> [Brief] Return every record below exactly as written, but leave out the pictures.

==========

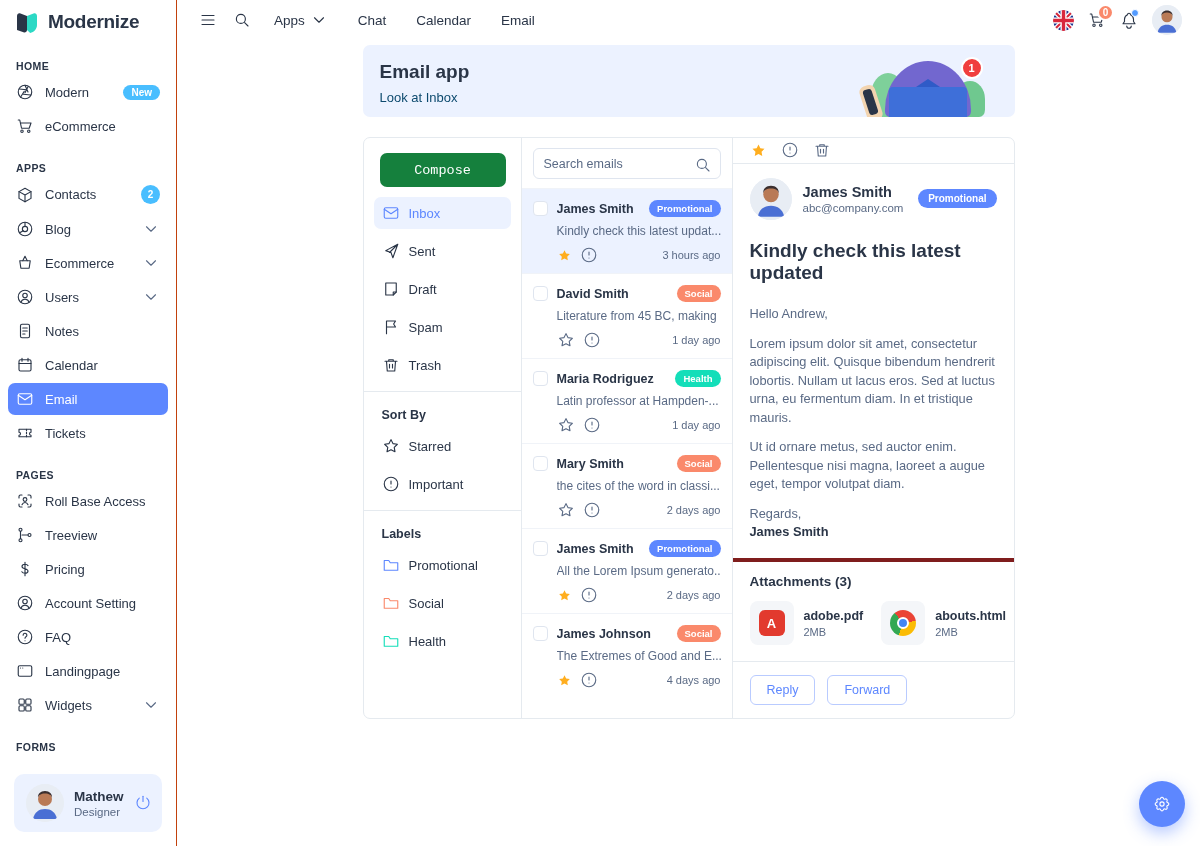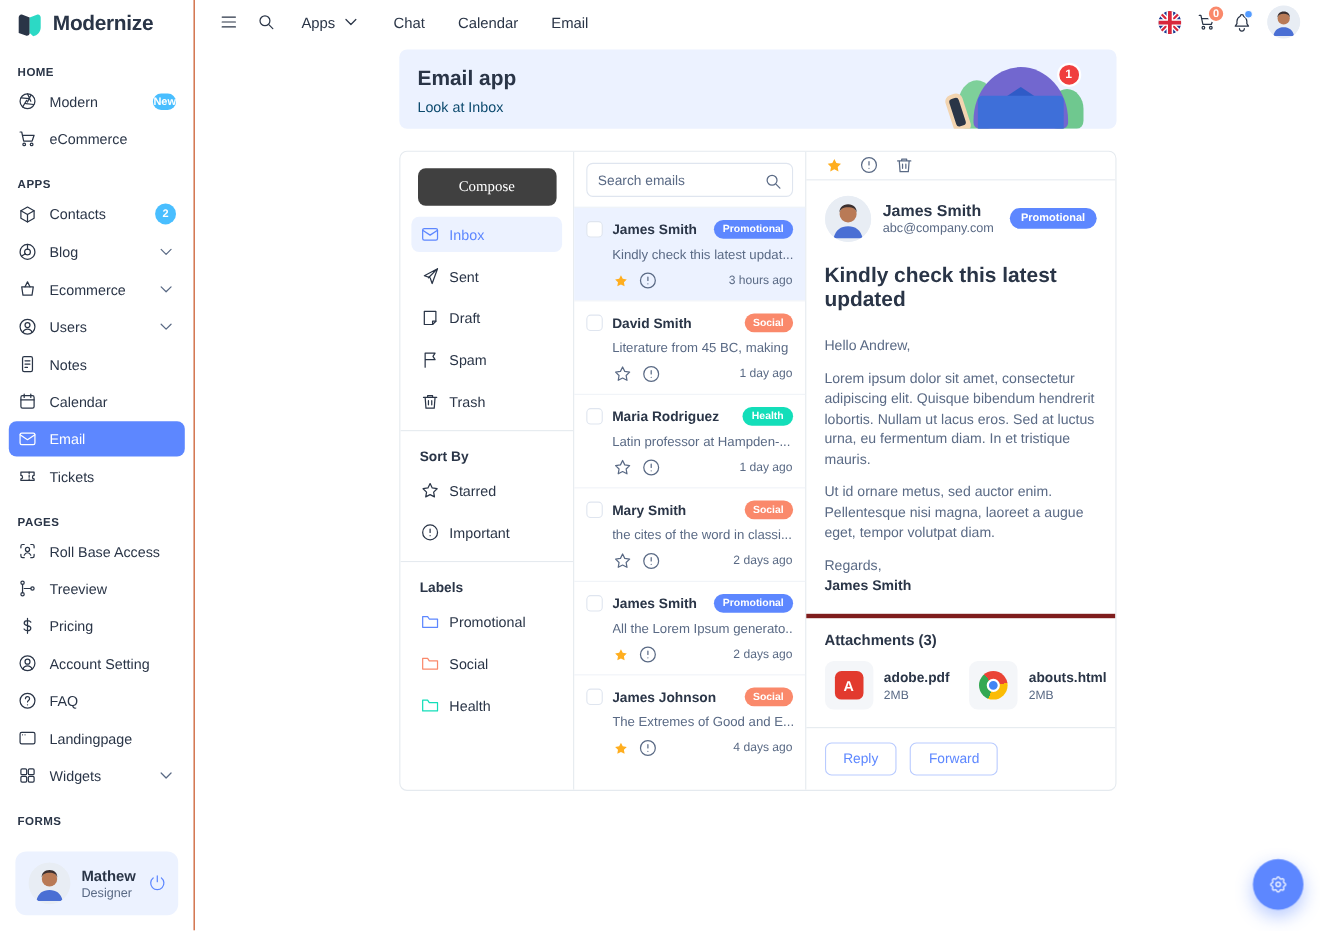--- a/index.html
+++ b/index.html
@@ -19,21 +19,21 @@
   .side-scroll { flex:1; overflow:hidden; padding:0 0 6px 0; }
   .s-section { padding:18px 16px 2px 16px; font-size:10.5px; font-weight:bold;
     color:#2A3547; letter-spacing:.4px; }
   .s-item { display:flex; align-items:center; gap:11px; margin:2px 8px; padding:7px 8px;
     border-radius:7px; font-size:13px; color:#2A3547; cursor:pointer; }
   .s-item .s-ic { color:#2A3547; }
   .s-item.active { background:#5D87FF; color:#fff; }
   .s-item.active .s-ic { color:#fff; }
   .s-label { flex:1; white-space:nowrap; overflow:hidden; }
   .pill { font-size:10px; background:#49BEFF; color:#fff; border-radius:10px;
-    padding:2px 0; font-weight:bold; }
+    padding:2px 8px; font-weight:bold; }
   .dot-badge { width:19px; height:19px; border-radius:50%; background:#49BEFF; color:#fff;
     font-size:10px; font-weight:bold; display:flex; align-items:center; justify-content:center; }
   .chev { color:#5A6A85; }
 
   .user-card { margin:8px 14px 14px 14px; background:#ECF2FF; border-radius:10px;
     display:flex; align-items:center; gap:10px; padding:10px 12px; }
   .user-card .u-name { font-size:13.5px; font-weight:bold; color:#2A3547; }
   .user-card .u-role { font-size:11.5px; color:#5A6A85; margin-top:2px; }
   .power { margin-left:auto; color:#5D87FF; cursor:pointer; }
 
@@ -81,23 +81,23 @@
     background:#F2D4B0; border-radius:6px; transform:rotate(-18deg); }
   .ill .phone { position:absolute; left:-3px; bottom:2px; width:9px; height:26px;
     background:#2A3547; border-radius:3px; transform:rotate(-18deg); }
 
   
   .mail-card { margin-top:20px; height:582px; border:1px solid #e5eaef; border-radius:7px;
     display:flex; overflow:hidden; background:#fff; }
 
   
   .mcol1 { width:158px; min-width:158px; border-right:1px solid #e5eaef; padding-top:15px; }
-  .compose { display:block; width:126px; margin:0 16px; height:34px; background:#404040;
+  .compose { display:block; width:126px; margin:0 16px; height:34px; background:#15803d;
     color:#fff; border:none; border-radius:7px; font-size:13.5px; cursor:pointer;
-    font-family:Liberation Serif, serif; }
+    font-family:Liberation Mono, monospace; }
   .f-item { display:flex; align-items:center; gap:9px; margin:6px 10px; padding:7px 8px;
     border-radius:7px; font-size:13px; color:#2A3547; cursor:pointer; }
   .f-item .f-ic { color:#2A3547; }
   .f-item.active { background:#ECF2FF; color:#5D87FF; }
   .f-item.active .f-ic { color:#5D87FF; }
   .m-divider { border-top:1px solid #e5eaef; margin:10px 0; }
   .m-head { font-size:12.5px; font-weight:bold; color:#2A3547; padding:6px 18px 2px 18px; }
 
   
   .mcol2 { width:211px; min-width:211px; border-right:1px solid #e5eaef;

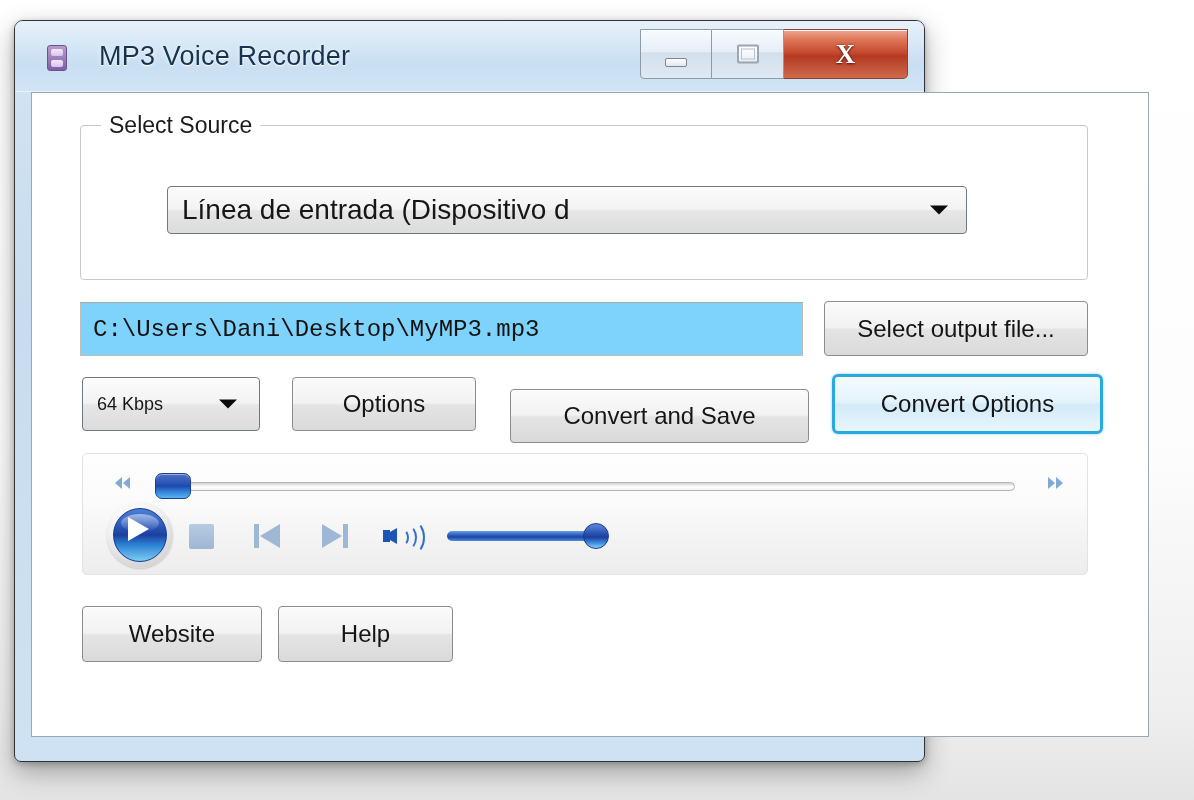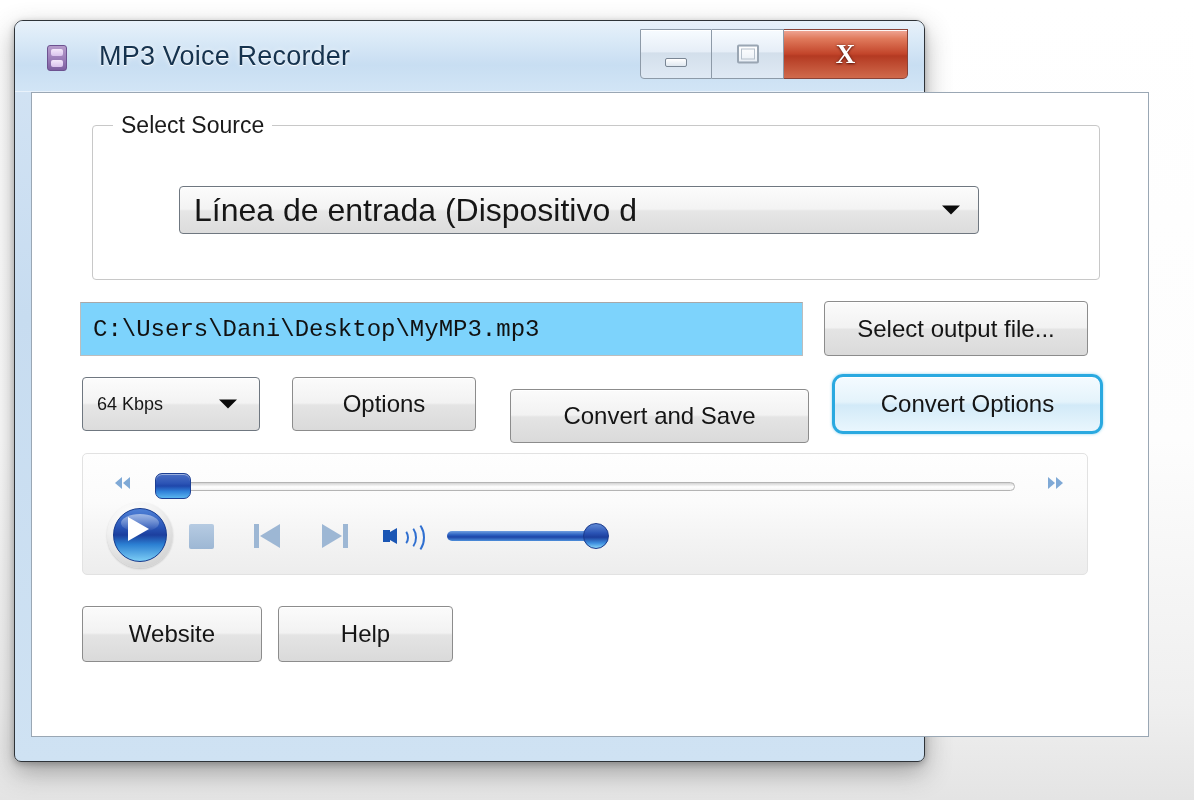--- a/index.html
+++ b/index.html
@@ -173,21 +173,20 @@
   
   .groupbox {
     position: absolute;
     left: 48px;
     top: 32px;
     width: 1008px;
     height: 155px;
     border: 1px solid #c8c8c8;
     border-radius: 4px;
     box-sizing: border-box;
-    margin-left: 12px;
   }
   .groupbox-label {
     position: absolute;
     left: 20px;
     top: -14px;
     background: #ffffff;
     padding: 0 8px;
     font-size: 23px;
     color: #1b1b1b;
   }
@@ -199,21 +198,21 @@
     box-sizing: border-box;
     background: linear-gradient(180deg, #fcfcfc 0%, #f3f3f3 48%, #e6e6e6 52%, #dcdcdc 100%);
     box-shadow: inset 0 1px 0 #ffffff;
     cursor: default;
   }
   .combo-text {
     position: absolute;
     left: 14px;
     top: 50%;
     transform: translateY(-50%);
-    font-size: 32px;
+    font-size: 28px;
     color: #161616;
     white-space: nowrap;
     overflow: hidden;
   }
   .combo-arrow {
     position: absolute;
     right: 18px;
     top: 50%;
     transform: translateY(-50%);
     width: 0; height: 0;
@@ -276,21 +275,21 @@
   #bitrate-combo .combo-arrow { right: 22px; }
   #btn-record { left: 260px; top: 284px; width: 184px; height: 54px; }
   #btn-convert-save { left: 478px; top: 284px; width: 299px; height: 54px; margin-top: 12px; }
 
   #btn-convert-options {
     left: 800px;
     top: 281px;
     width: 271px;
     height: 60px;
     border: 3px solid #2aa9e0;
-    border-radius: 11px;
+    border-radius: 6px;
     background: linear-gradient(180deg, #f4fbff 0%, #e4f3fb 46%, #d2eaf8 52%, #e9f6fd 100%);
     box-shadow: inset 0 1px 0 #ffffff, 0 0 3px rgba(42,169,224,0.55);
   }
 
   #btn-website { left: 50px; top: 513px; width: 180px; height: 56px; text-align: center; }
   #btn-help { left: 246px; top: 513px; width: 175px; height: 56px; }
 
   
   .player {
     position: absolute;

==========

> [Solution to the exercise]
--- a/index.html
+++ b/index.html
@@ -19,21 +19,21 @@
   .side-scroll { flex:1; overflow:hidden; padding:0 0 6px 0; }
   .s-section { padding:18px 16px 2px 16px; font-size:10.5px; font-weight:bold;
     color:#2A3547; letter-spacing:.4px; }
   .s-item { display:flex; align-items:center; gap:11px; margin:2px 8px; padding:7px 8px;
     border-radius:7px; font-size:13px; color:#2A3547; cursor:pointer; }
   .s-item .s-ic { color:#2A3547; }
   .s-item.active { background:#5D87FF; color:#fff; }
   .s-item.active .s-ic { color:#fff; }
   .s-label { flex:1; white-space:nowrap; overflow:hidden; }
   .pill { font-size:10px; background:#49BEFF; color:#fff; border-radius:10px;
-    padding:2px 0; font-weight:bold; }
+    padding:2px 8px; font-weight:bold; }
   .dot-badge { width:19px; height:19px; border-radius:50%; background:#49BEFF; color:#fff;
     font-size:10px; font-weight:bold; display:flex; align-items:center; justify-content:center; }
   .chev { color:#5A6A85; }
 
   .user-card { margin:8px 14px 14px 14px; background:#ECF2FF; border-radius:10px;
     display:flex; align-items:center; gap:10px; padding:10px 12px; }
   .user-card .u-name { font-size:13.5px; font-weight:bold; color:#2A3547; }
   .user-card .u-role { font-size:11.5px; color:#5A6A85; margin-top:2px; }
   .power { margin-left:auto; color:#5D87FF; cursor:pointer; }
 
@@ -81,23 +81,23 @@
     background:#F2D4B0; border-radius:6px; transform:rotate(-18deg); }
   .ill .phone { position:absolute; left:-3px; bottom:2px; width:9px; height:26px;
     background:#2A3547; border-radius:3px; transform:rotate(-18deg); }
 
   
   .mail-card { margin-top:20px; height:582px; border:1px solid #e5eaef; border-radius:7px;
     display:flex; overflow:hidden; background:#fff; }
 
   
   .mcol1 { width:158px; min-width:158px; border-right:1px solid #e5eaef; padding-top:15px; }
-  .compose { display:block; width:126px; margin:0 16px; height:34px; background:#404040;
+  .compose { display:block; width:126px; margin:0 16px; height:34px; background:#15803d;
     color:#fff; border:none; border-radius:7px; font-size:13.5px; cursor:pointer;
-    font-family:Liberation Serif, serif; }
+    font-family:Liberation Mono, monospace; }
   .f-item { display:flex; align-items:center; gap:9px; margin:6px 10px; padding:7px 8px;
     border-radius:7px; font-size:13px; color:#2A3547; cursor:pointer; }
   .f-item .f-ic { color:#2A3547; }
   .f-item.active { background:#ECF2FF; color:#5D87FF; }
   .f-item.active .f-ic { color:#5D87FF; }
   .m-divider { border-top:1px solid #e5eaef; margin:10px 0; }
   .m-head { font-size:12.5px; font-weight:bold; color:#2A3547; padding:6px 18px 2px 18px; }
 
   
   .mcol2 { width:211px; min-width:211px; border-right:1px solid #e5eaef;

--- a/index.html
+++ b/index.html
@@ -173,21 +173,20 @@
   
   .groupbox {
     position: absolute;
     left: 48px;
     top: 32px;
     width: 1008px;
     height: 155px;
     border: 1px solid #c8c8c8;
     border-radius: 4px;
     box-sizing: border-box;
-    margin-left: 12px;
   }
   .groupbox-label {
     position: absolute;
     left: 20px;
     top: -14px;
     background: #ffffff;
     padding: 0 8px;
     font-size: 23px;
     color: #1b1b1b;
   }
@@ -199,21 +198,21 @@
     box-sizing: border-box;
     background: linear-gradient(180deg, #fcfcfc 0%, #f3f3f3 48%, #e6e6e6 52%, #dcdcdc 100%);
     box-shadow: inset 0 1px 0 #ffffff;
     cursor: default;
   }
   .combo-text {
     position: absolute;
     left: 14px;
     top: 50%;
     transform: translateY(-50%);
-    font-size: 32px;
+    font-size: 28px;
     color: #161616;
     white-space: nowrap;
     overflow: hidden;
   }
   .combo-arrow {
     position: absolute;
     right: 18px;
     top: 50%;
     transform: translateY(-50%);
     width: 0; height: 0;
@@ -276,21 +275,21 @@
   #bitrate-combo .combo-arrow { right: 22px; }
   #btn-record { left: 260px; top: 284px; width: 184px; height: 54px; }
   #btn-convert-save { left: 478px; top: 284px; width: 299px; height: 54px; margin-top: 12px; }
 
   #btn-convert-options {
     left: 800px;
     top: 281px;
     width: 271px;
     height: 60px;
     border: 3px solid #2aa9e0;
-    border-radius: 11px;
+    border-radius: 6px;
     background: linear-gradient(180deg, #f4fbff 0%, #e4f3fb 46%, #d2eaf8 52%, #e9f6fd 100%);
     box-shadow: inset 0 1px 0 #ffffff, 0 0 3px rgba(42,169,224,0.55);
   }
 
   #btn-website { left: 50px; top: 513px; width: 180px; height: 56px; text-align: center; }
   #btn-help { left: 246px; top: 513px; width: 175px; height: 56px; }
 
   
   .player {
     position: absolute;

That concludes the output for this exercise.